The third phase of game theory kicks in when either party A or party B decides he or she will no longer collude with the other.
Phase Three: Defection
Understanding defection is not quite so simple. How often the players of the game defect is determined by the type of game. For example, if the game is linear or continuous, such as long-term industrial sabotage, the parties can defect as many times as necessary to reach their goal of controlling the environment. If it’s a single game, a party can defect only once.
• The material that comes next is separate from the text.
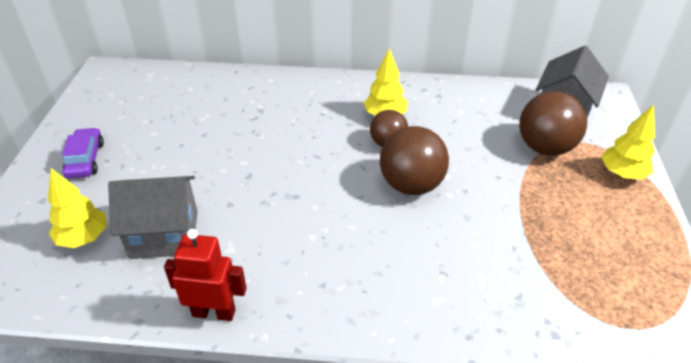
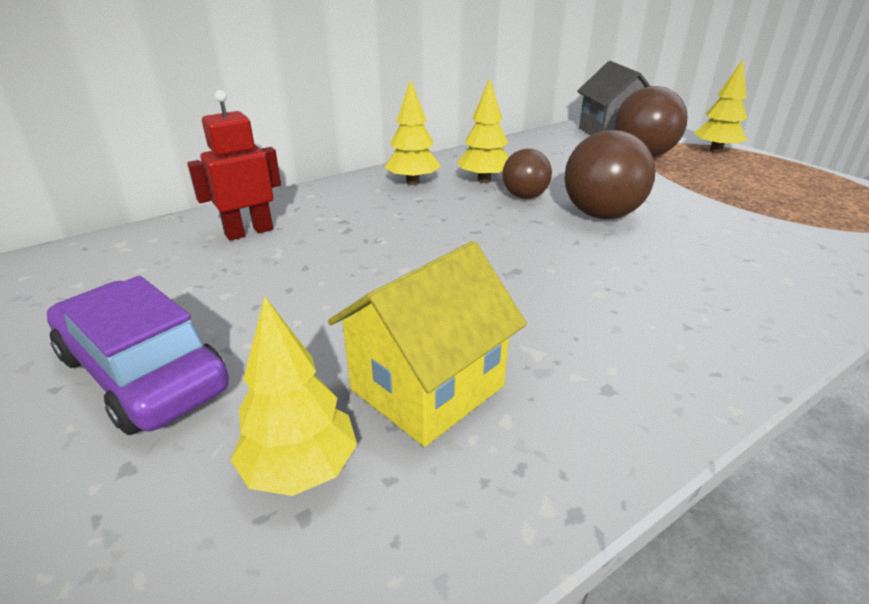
camera: 40 degrees left, 10 degrees down
(85, 159) = (143, 372): purple car -> purple car, size x1.63
(164, 234) = (427, 387): grey house -> yellow house
(214, 312) = (643, 427): red robot -> red robot (249, 232)
(339, 96) = (412, 182): none -> yellow tree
In industrial environments, a single game would have an ultimate goal of destroying the environment to the extent that recovery is impossible.
Insider threats that defect during a continuous game of industrial sabotage can trigger a variety of issues, including:
- Whistle-blowing at the public, private or regulatory level;
- The sale of highly classified information to lone-wolf terrorists, terrorist groups or terrorist sympathizers;
- Theft of highly sensitive or classified materials to be used in a persistent threat; and
- Theft of industrial information, controls or facilities to be held hostage by ransomware, malware or hacktivists seeking financial gain or elevated social status.
Insider threats that defect during a single game of industrial sabotage introduce a different set of problems:
- Complete destruction of private or public property;
- Complete destruction of internal controls, especially industrial controls that manage critical infrastructure;
- Complete sabotage of highly advanced military and defense research projects;
- Terrorist attacks that aim for deadly results; and
- Dissolution of a single company or a company and all subsidiaries.
In continuous games, defection is not the final phase of the game — the insider threat will simply start the game over by cooperating or colluding once again. In a single-instance game, defection is the end state, since one or both insider threats aim for complete destruction of the target environment.
Detecting and Thwarting Insider Threats
Unfortunately, game theory is extremely difficult to detect in any form, even for the most rigorously secured industrial environments. Security tools that employ behavioral analysis, pattern recognition, predictive analytics and cognitive capabilities enable industrial organizations to bolster their defensive capabilities.
For offensive capability, the industrial environment should establish a red team whose members understand the basic principles of game theory. Industrial environments that do not have the in-house expertise can purchase red team services from a handful of security services firms that offer them.